▶ [AIM OF THE TASK]
Without including any pictures, reproduce all the lines below word for word.

================

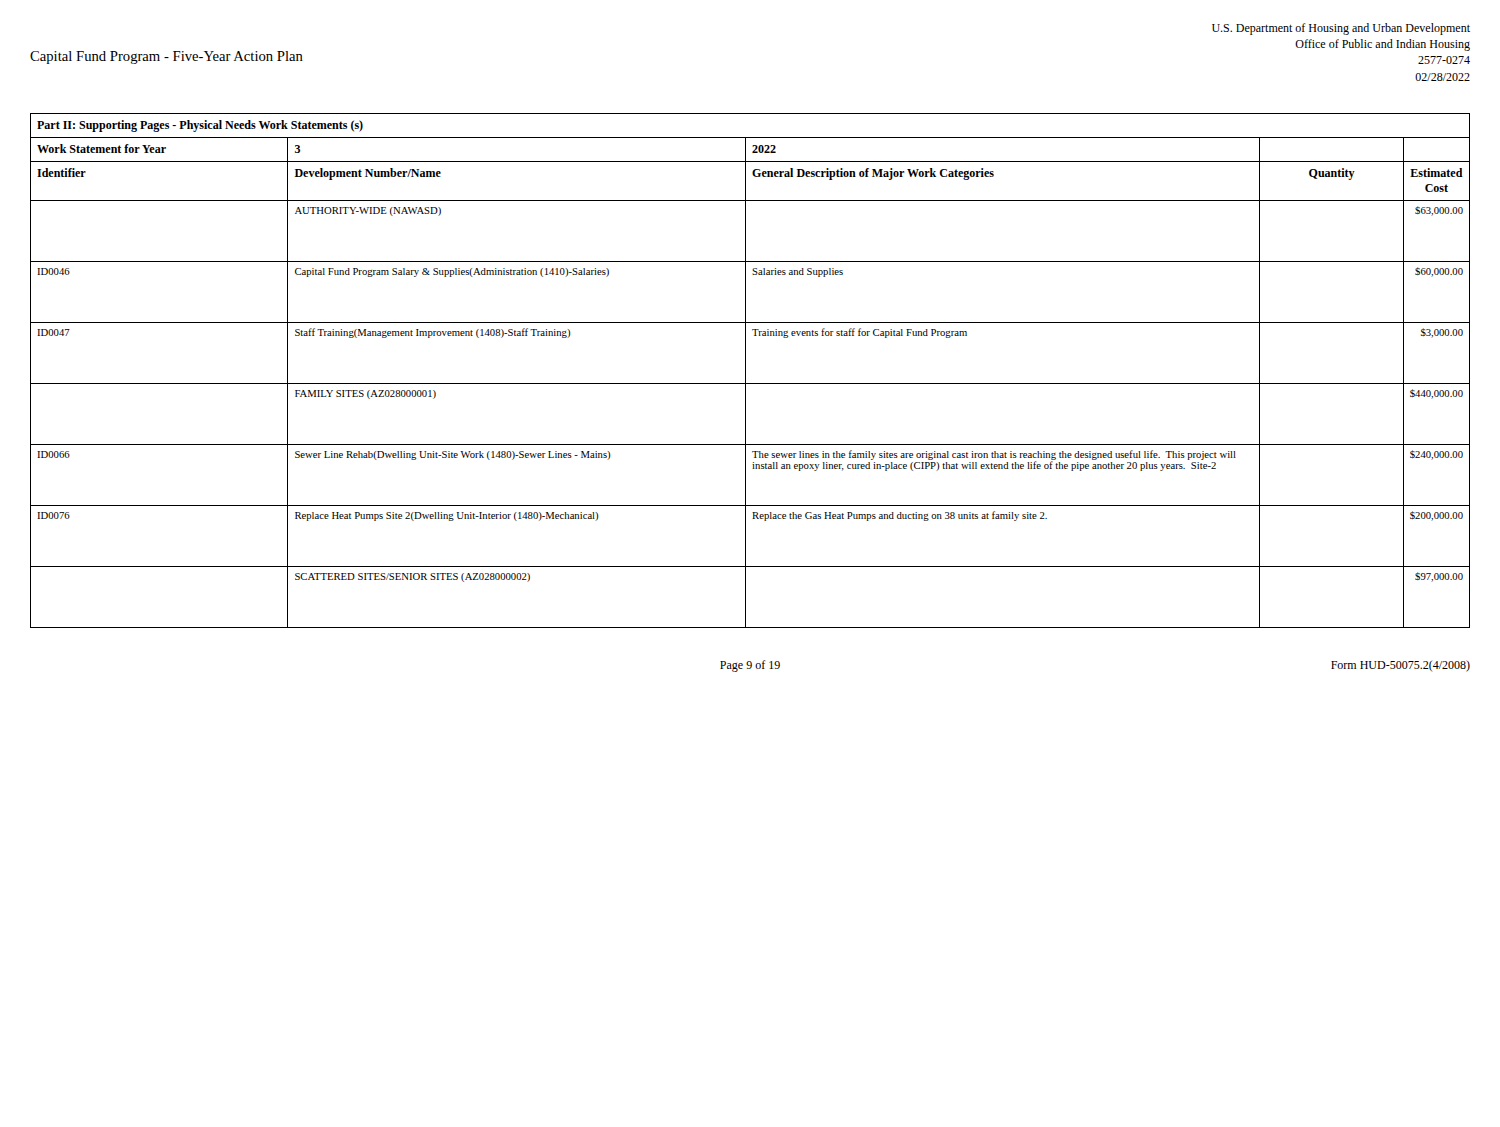Capital Fund Program - Five-Year Action Plan
U.S. Department of Housing and Urban Development
Office of Public and Indian Housing
2577-0274
02/28/2022
| Part II: Supporting Pages - Physical Needs Work Statements (s) |
| Work Statement for Year | 3 | 2022 | | |
| Identifier | Development Number/Name | General Description of Major Work Categories | Quantity | Estimated Cost |
| | AUTHORITY-WIDE (NAWASD) | | | $63,000.00 |
| ID0046 | Capital Fund Program Salary & Supplies(Administration (1410)-Salaries) | Salaries and Supplies | | $60,000.00 |
| ID0047 | Staff Training(Management Improvement (1408)-Staff Training) | Training events for staff for Capital Fund Program | | $3,000.00 |
| | FAMILY SITES (AZ028000001) | | | $440,000.00 |
| ID0066 | Sewer Line Rehab(Dwelling Unit-Site Work (1480)-Sewer Lines - Mains) | The sewer lines in the family sites are original cast iron that is reaching the designed useful life. This project will install an epoxy liner, cured in-place (CIPP) that will extend the life of the pipe another 20 plus years. Site-2 | | $240,000.00 |
| ID0076 | Replace Heat Pumps Site 2(Dwelling Unit-Interior (1480)-Mechanical) | Replace the Gas Heat Pumps and ducting on 38 units at family site 2. | | $200,000.00 |
| | SCATTERED SITES/SENIOR SITES (AZ028000002) | | | $97,000.00 |
Page 9 of 19
Form HUD-50075.2(4/2008)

================

▶ [RESPONSE BOX]
Capital Fund Program - Five-Year Action Plan
U.S. Department of Housing and Urban Development
Office of Public and Indian Housing
2577-0274
02/28/2022
| Part II: Supporting Pages - Physical Needs Work Statements (s) |
| Work Statement for Year | 3 | 2022 | | |
| Identifier | Development Number/Name | General Description of Major Work Categories | Quantity | Estimated Cost |
| | AUTHORITY-WIDE (NAWASD) | | | $63,000.00 |
| ID0046 | Capital Fund Program Salary & Supplies(Administration (1410)-Salaries) | Salaries and Supplies | | $60,000.00 |
| ID0047 | Staff Training(Management Improvement (1408)-Staff Training) | Training events for staff for Capital Fund Program | | $3,000.00 |
| | FAMILY SITES (AZ028000001) | | | $440,000.00 |
| ID0066 | Sewer Line Rehab(Dwelling Unit-Site Work (1480)-Sewer Lines - Mains) | The sewer lines in the family sites are original cast iron that is reaching the designed useful life. This project will install an epoxy liner, cured in-place (CIPP) that will extend the life of the pipe another 20 plus years. Site-2 | | $240,000.00 |
| ID0076 | Replace Heat Pumps Site 2(Dwelling Unit-Interior (1480)-Mechanical) | Replace the Gas Heat Pumps and ducting on 38 units at family site 2. | | $200,000.00 |
| | SCATTERED SITES/SENIOR SITES (AZ028000002) | | | $97,000.00 |
Page 9 of 19
Form HUD-50075.2(4/2008)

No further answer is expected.